:: SUPPLIED TEXT ::
····················

As part of the government strategy for obtaining potential vaccines against Coronavirus, Science Minister Andrés Couve, Health Minister Enrique París and Undersecretary of International Economic Relations Rodrigo Yañez met this morning with high-level representatives of the laboratory Sinovac, which will soon begin clinical trials for its vaccine project “Coronavac” in Chile.

The meeting was attended by the Vice President of the company, Dr. Weining Meng; International Regulatory Affairs Director Li Teng; the Vice President for Research at Pontificia Universidad Católica, Pedro Bouchon; and doctors Alexis Kalergis and Pablo González of the Millennium Institute on Immunology and Immunotherapy (MIII), who are leading the trial in Chile.

During this meeting, we learned about the progress that is being made in the phase III trials of this vaccine, which already has over 10,000 volunteers recruited from around the world and is making progress towards securing certifications from international agencies for final approval in Indonesia, China and Brazil. We will be able to start this clinical trial in Chile over the next few weeks,” Minister Andrés Couve remarked. He noted that “the first doses for this trial will arrive next week.”

Meanwhile, Minister Enrique París said, “We have established a vaccine agreement with Sinovac to provide us with 20 million doses of vaccines. The use of a vaccine requires approval from a qualified agency, such as the Public Health Institute of Chile or ANVISA (the National Health Surveillance Agency) in Brazil. We hope that ANVISA will approve the vaccine soon so that we can also do so and begin to use it in Chile.” 

After the meeting, Dr. Alexis Kalergis said that “Universidad Católica will partner with China, Brazil and other countries and will work with eight or nine centers within Chile, in Santiago and other regions of the country. The international scientific community -which includes Chile- is working towards a vaccine, and the efforts that are being made to reach trade agreements as well as scientific collaboration agreements are fundamental.”

The Sinovac trial in Chile

This phase III study is being developed in the context of a partnership between UC and Sinovac thanks to the experience of Chile’s scientific community and the support of State capacities and public sector funding, as well as contributions from the Confederation of Production and Commerce (CPC) and the university.

The “Coronavac” vaccine is currently being tested in Brazil, Indonesia and Turkey, countries that have a high level of circulation of the virus. The formula is called a first-generation vaccine because the technology is based on a classic methodology that consists of using an inactivated virus. 

The execution of this trial in Chile, which has been approved by the ISP, will follow a protocol that involves testing and working with over 3,000 volunteers between the ages of 18 and 60. They will initially be recruited from health care teams through a process that will last several months and includes two doses and immunological response measurements. 

Clinical trial safety

When asked about the safety of clinical trials and the possibility of adverse effects in volunteers, Minister Couve said, “These tests are developed with the highest standards, and we are monitoring the possibility of adverse effects.  This is a concern among the population and it is important to note that to date this vaccine (Coronavac) has only been found to have moderate adverse effects that are characteristic of these phase III trials, such as minor temporary temperature variations, which is good news regarding the progress that the trials are making.”

In regard to the announcement made by multinational corporation Johnson & Johnson regarding its decision to stop its COVID-19 vaccine trials due to an “unexplained illness” in one participant, Minister Couve stated, “It is normal for phase III clinical trials to be put on hold when the type of problems that Janssen announced today are reported. An independent research commission evaluates the reasons for the adverse effects found and then the decision is made to continue or not. Today Janssen is on hold and the trials that will be conducted in Chile are as well. This shows that these clinical trials are necessary for proving the safety of the vaccine at all times, which is a guarantee that we must make to the population.”

····················

:: WHAT YOU WILL DO ::
According to the Sinovac meeting article, how many vaccine doses will Sinovac provide under its agreement with Chile? Answer using only the Sinovac meeting article.

:: EXCERPTED DATA ::
····················

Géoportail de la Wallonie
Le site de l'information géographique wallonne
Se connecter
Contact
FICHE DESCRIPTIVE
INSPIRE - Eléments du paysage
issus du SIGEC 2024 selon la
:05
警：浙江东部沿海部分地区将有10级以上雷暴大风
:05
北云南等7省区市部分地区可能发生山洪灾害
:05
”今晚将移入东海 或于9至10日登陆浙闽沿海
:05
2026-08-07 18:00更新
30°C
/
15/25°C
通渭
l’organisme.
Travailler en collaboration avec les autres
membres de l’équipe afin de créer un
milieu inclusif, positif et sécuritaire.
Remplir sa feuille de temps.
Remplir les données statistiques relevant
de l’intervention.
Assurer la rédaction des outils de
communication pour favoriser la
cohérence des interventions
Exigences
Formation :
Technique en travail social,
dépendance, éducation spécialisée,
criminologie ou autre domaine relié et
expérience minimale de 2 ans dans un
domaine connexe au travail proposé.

····················

:: OUTPUT FOR THIS EXERCISE ::
20 million doses.